**TASK PROMPT:** Copy the listing that follows exactly. Its pictures do not belong in the copy.

**INFORMATION SUPPLIED:**
···

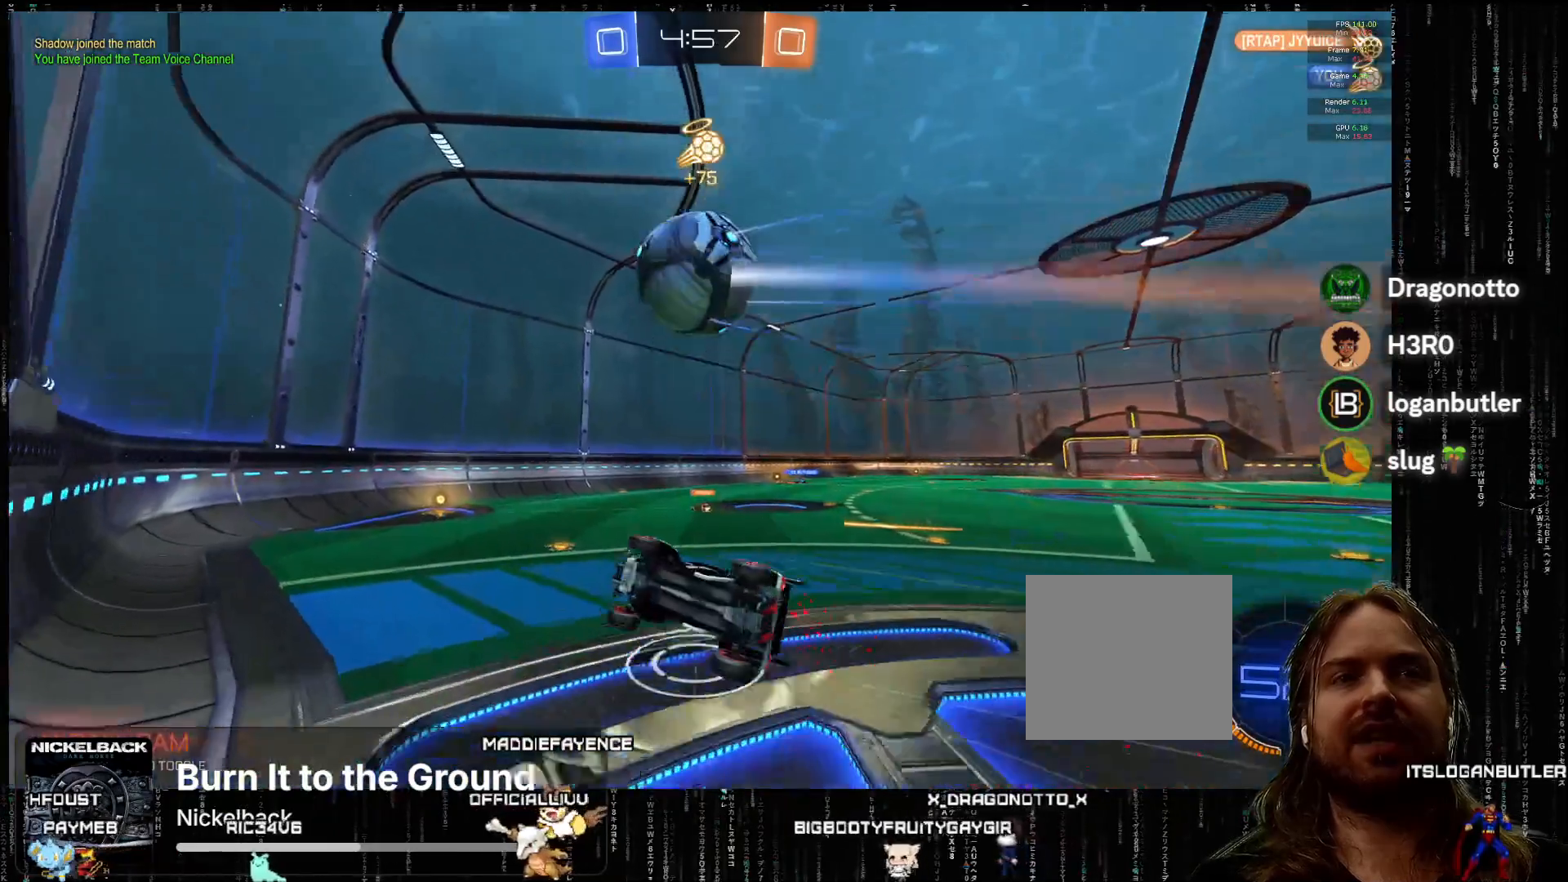
{"buttons": [], "left_stick": "up", "events": [[100, "left_stick", "left"], [250, "left_stick", "center"], [300, "left_stick", "up"]]}
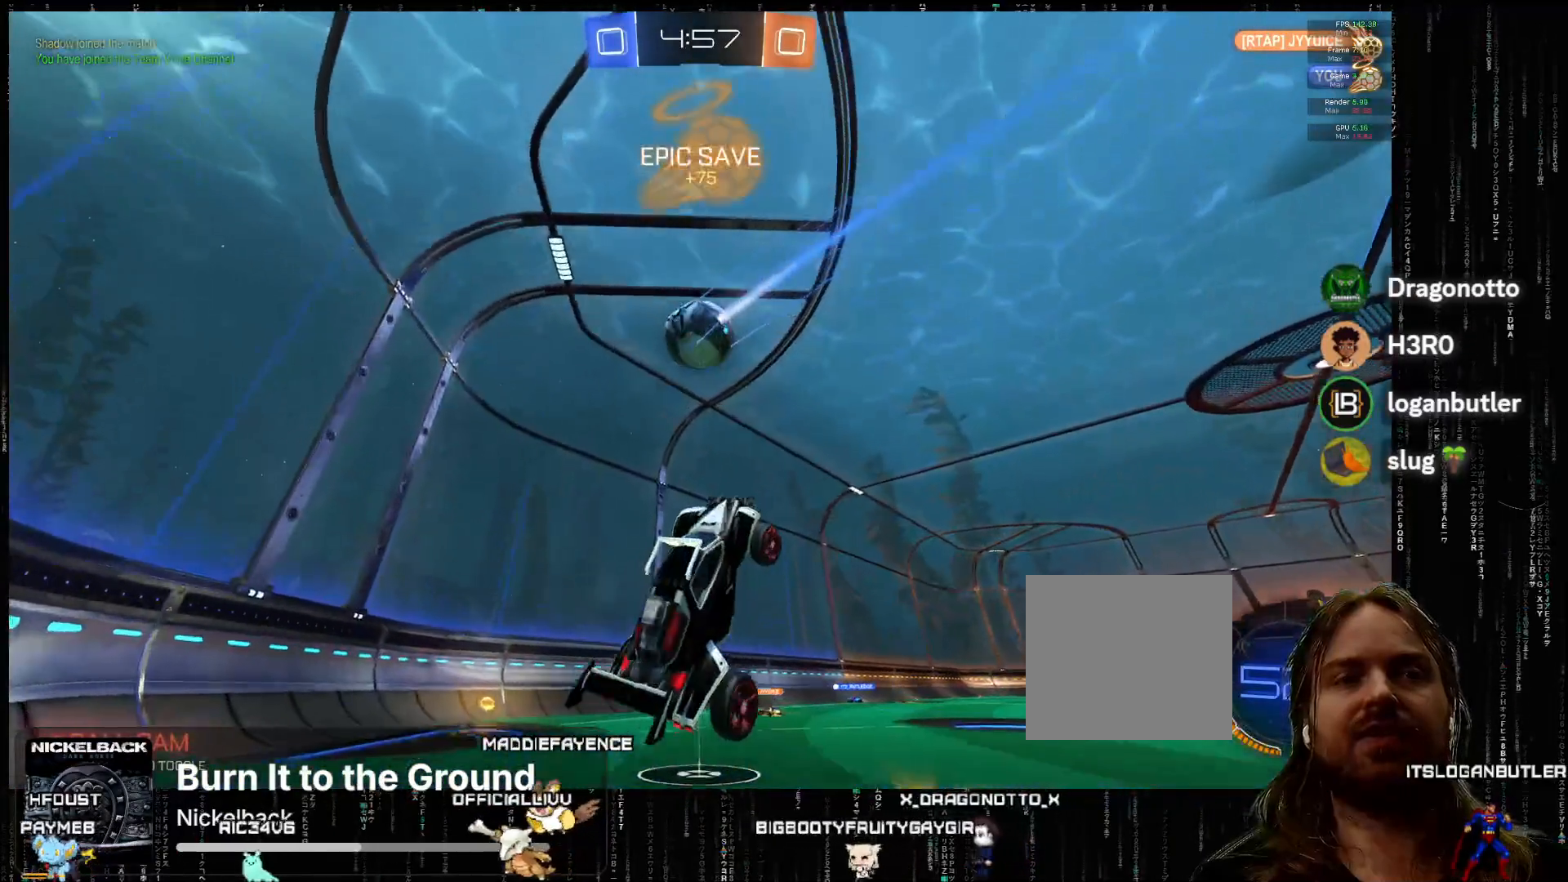
{"buttons": ["R2"], "left_stick": "right", "events": [[33, "R2", "down"], [133, "B", "down"], [183, "left_stick", "up-left"], [250, "B", "up"], [350, "left_stick", "down-left"], [450, "left_stick", "right"]]}
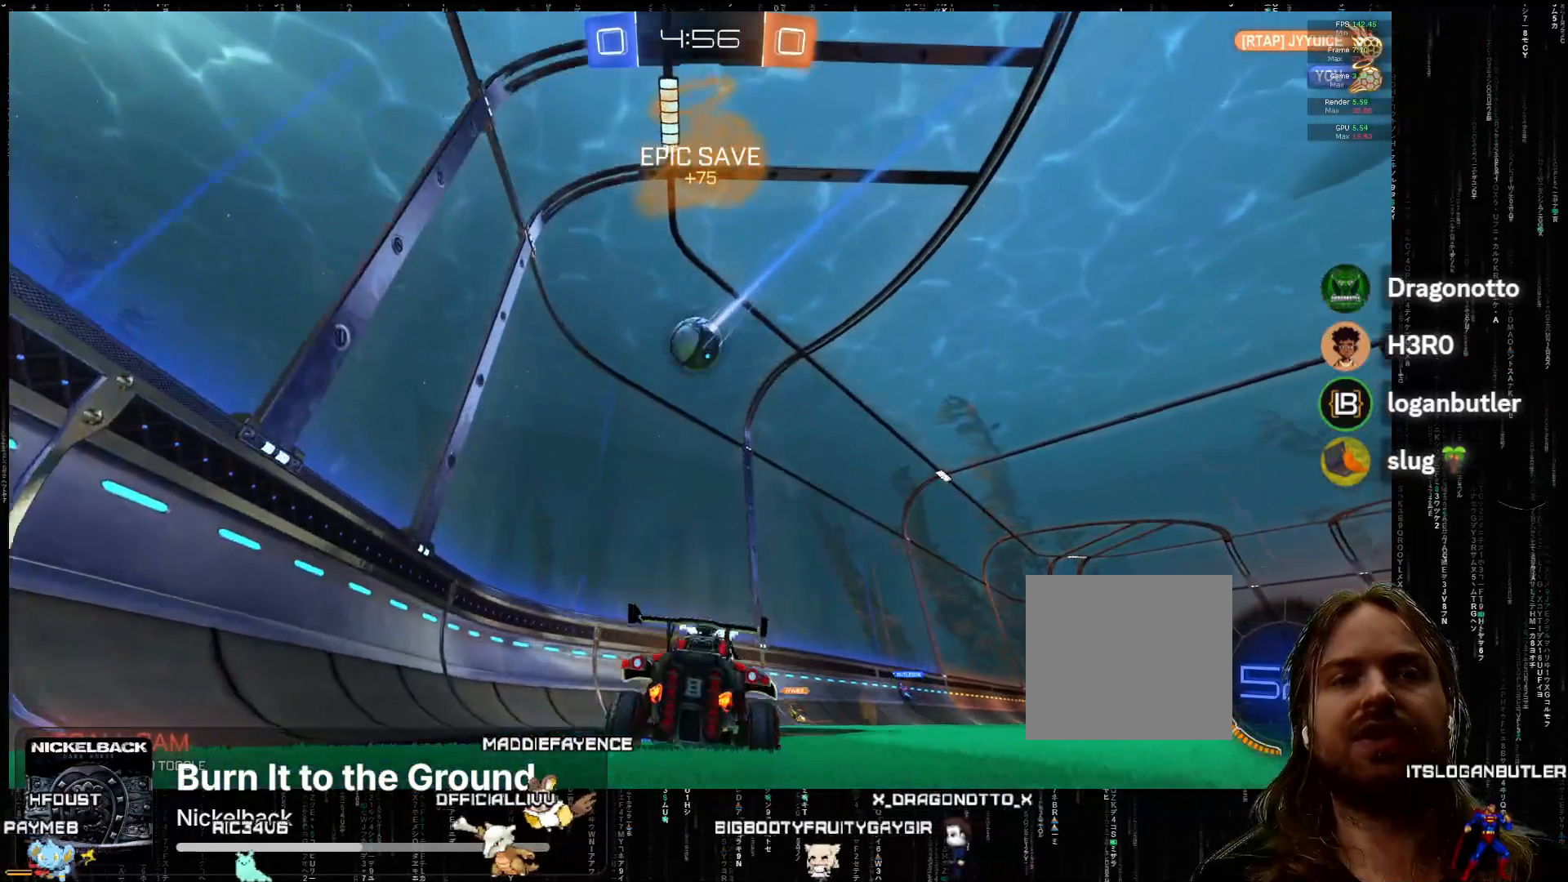
{"buttons": [], "left_stick": "down-right", "events": [[367, "left_stick", "down-right"], [433, "R2", "up"]]}
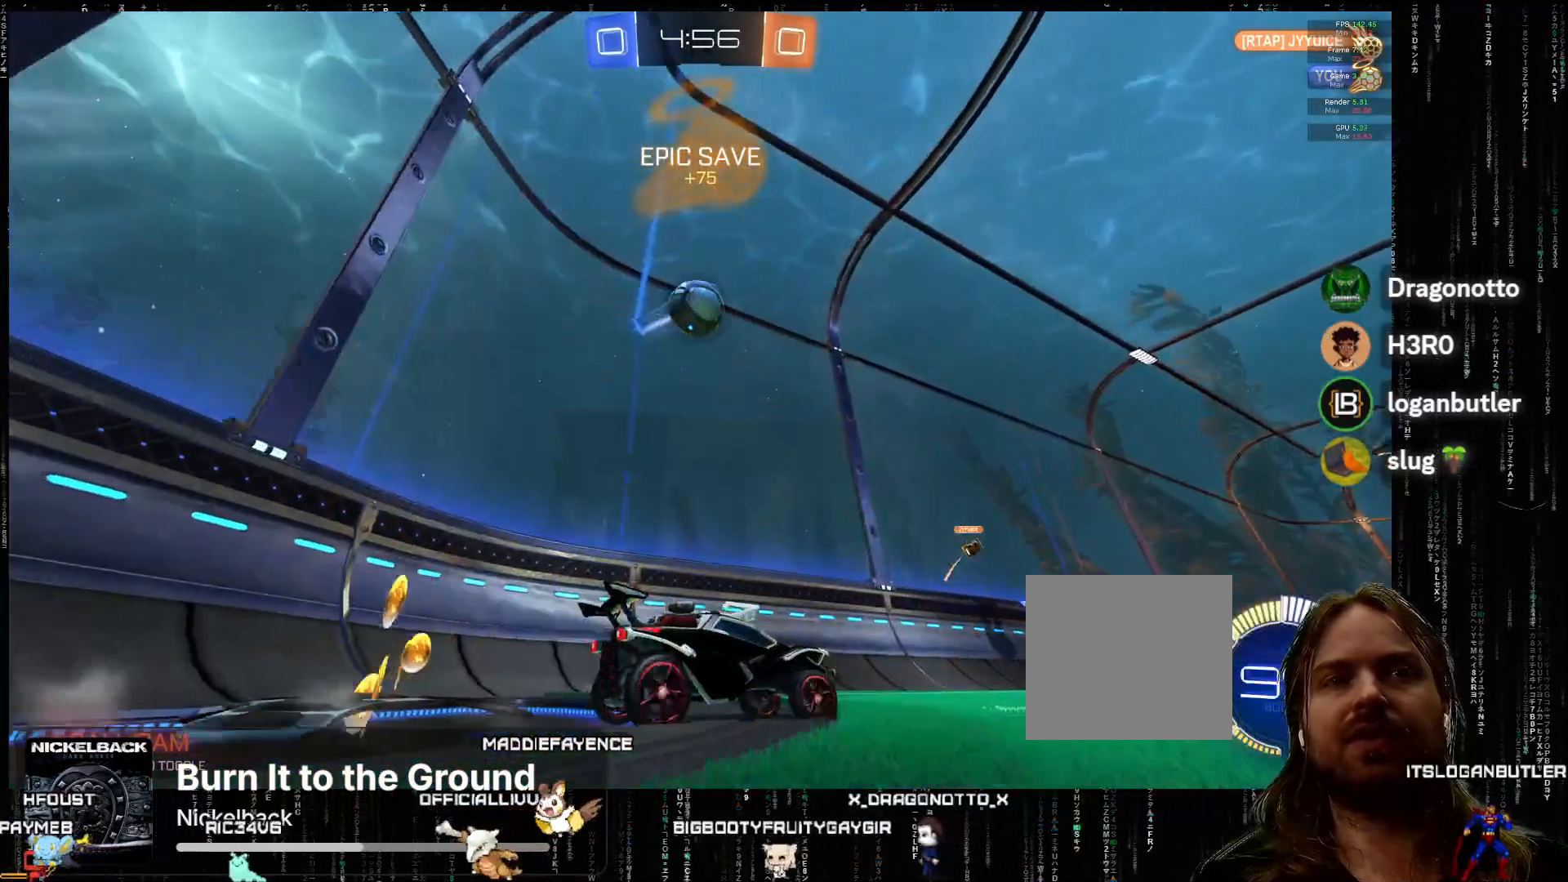
{"buttons": [], "left_stick": "center", "events": [[350, "left_stick", "center"]]}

···

**EXERCISE RESULT:**
{"buttons": [], "left_stick": "up", "events": [[100, "left_stick", "left"], [250, "left_stick", "center"], [300, "left_stick", "up"]]}
{"buttons": ["R2"], "left_stick": "right", "events": [[33, "R2", "down"], [133, "B", "down"], [183, "left_stick", "up-left"], [250, "B", "up"], [350, "left_stick", "down-left"], [450, "left_stick", "right"]]}
{"buttons": [], "left_stick": "down-right", "events": [[367, "left_stick", "down-right"], [433, "R2", "up"]]}
{"buttons": [], "left_stick": "center", "events": [[350, "left_stick", "center"]]}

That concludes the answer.